Pero, hubiera lo que hubiere, había valido una mentira. Mi madre había mentido a mi padre, y también yo. Y quizá Warren Miller también había mentido a alguien. Y, si bien sabía perfectamente lo que era una mentira, ignoraba si existía alguna diferencia cuando quienes mentían eran los adultos. Posiblemente importaba menos en ellos, ya que, en su universo de relaciones, la verdad acababa haciéndose evidente a todo el mundo. Mientras que para mí —dado que no había hecho en la vida nada que sirviera de referencia de mi persona— importaba mucho más.
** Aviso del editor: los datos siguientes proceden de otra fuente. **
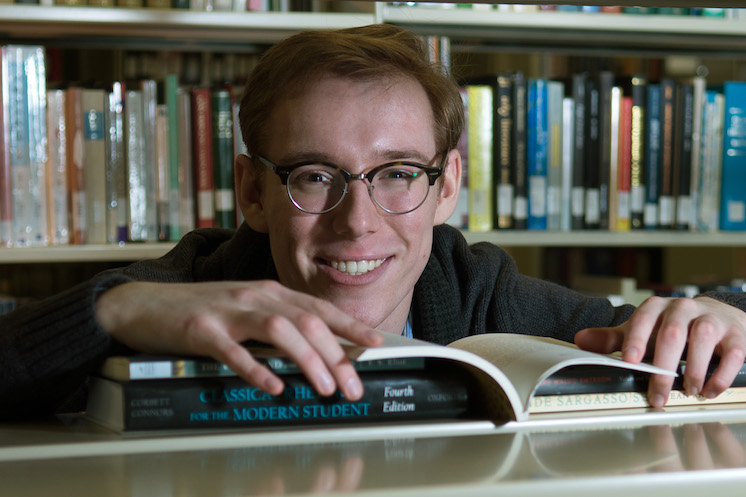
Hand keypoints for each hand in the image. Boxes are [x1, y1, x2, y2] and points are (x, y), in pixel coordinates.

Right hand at [95, 281, 382, 400]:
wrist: (143, 304)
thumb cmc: (200, 312)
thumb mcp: (246, 311)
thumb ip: (277, 326)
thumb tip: (315, 352)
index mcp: (269, 292)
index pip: (318, 308)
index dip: (349, 325)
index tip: (376, 344)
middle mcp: (254, 296)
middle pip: (306, 321)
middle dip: (336, 354)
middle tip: (353, 386)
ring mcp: (228, 310)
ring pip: (279, 329)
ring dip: (307, 359)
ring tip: (324, 388)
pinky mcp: (201, 329)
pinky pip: (233, 350)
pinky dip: (256, 368)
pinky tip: (273, 386)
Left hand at [574, 296, 745, 407]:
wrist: (718, 317)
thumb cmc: (673, 329)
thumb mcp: (642, 332)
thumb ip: (613, 339)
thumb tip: (581, 340)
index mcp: (657, 308)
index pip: (644, 319)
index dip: (636, 339)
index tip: (630, 361)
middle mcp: (684, 308)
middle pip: (673, 333)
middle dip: (664, 367)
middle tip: (658, 395)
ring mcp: (711, 320)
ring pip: (703, 338)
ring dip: (694, 369)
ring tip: (688, 391)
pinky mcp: (735, 335)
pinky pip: (732, 353)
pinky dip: (720, 375)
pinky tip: (709, 390)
Así, sentado en mi pupitre en la fría tarde de octubre, traté de imaginar una vida feliz para mí y una vida feliz y alegre para mis padres cuando todo aquello hubiera acabado, tal como auguraba mi madre. Pero en lo único que logré pensar fue en mi padre diciéndome: «¿Sí? ¿Sí, Joe? ¿Estás ahí?», y en mí mismo diciéndole: «Adiós».
Cuando salí del colegio fui caminando al estudio del fotógrafo, y después del trabajo me fui a casa. El tiempo estaba cambiando, y soplaba esa brisa que en Montana a la postre se hace gélida y te penetra a través de la piel como si fueras de papel. Sabía que esa misma brisa ventosa estaría soplando en la zona de los incendios, y que allí tendría importantes consecuencias. Y me pregunté si nevaría en las montañas, y pensé que lo más probable era que así fuera, y que con suerte mi padre volvería a casa antes de lo que cualquiera hubiera imaginado.